Friends-of-convenience complement old friends

“We see ourselves best through the eyes of our close friends, but friends-of-convenience (or ‘proximate friends’) are also essential to our overall connection; they provide company and fresh perspective in the daily spaces our deeper friendships can’t go, adding texture and emotional value to our experiences at work, in our neighborhoods, and at our kids’ schools,” says Dugan, author of The Friendship Upgrade: Trade Clickable Connections for Friendships that Matter

Levine points out that while technology has enabled us to make friends across oceans, having friends who are convenient, geographically accessible and organically part of our lives can both jump-start and support meaningful friendships.

What to remember when a friend-of-convenience disappears

Though logically you may understand why a friendship faded, it can leave you reeling with feelings of guilt or rejection.

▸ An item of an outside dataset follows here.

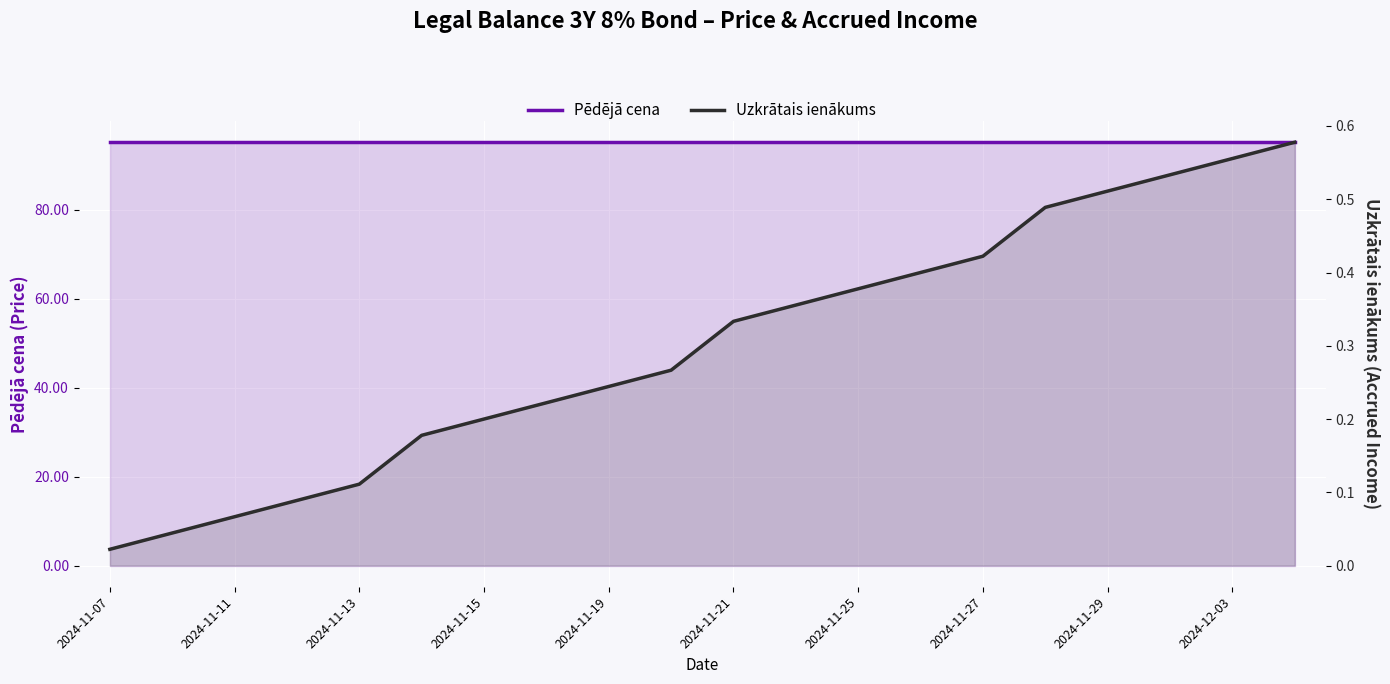

True or false: Pēdējā cena and Uzkrātais ienākums cross at least once.

False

Rutherford says it’s natural that one of you could’ve believed the relationship would be something more lasting — and not dependent on context. Emotionally, this can be difficult to work through, she concedes. 

What can help? “[T]urn that hurt into a recognition of the purpose the friendship served in your life,” says Rutherford. She encourages self-examination — asking yourself questions such as what you learned that you needed to learn and what experience was helpful. “Growth isn’t always pleasant. But it can bring wisdom,” she says.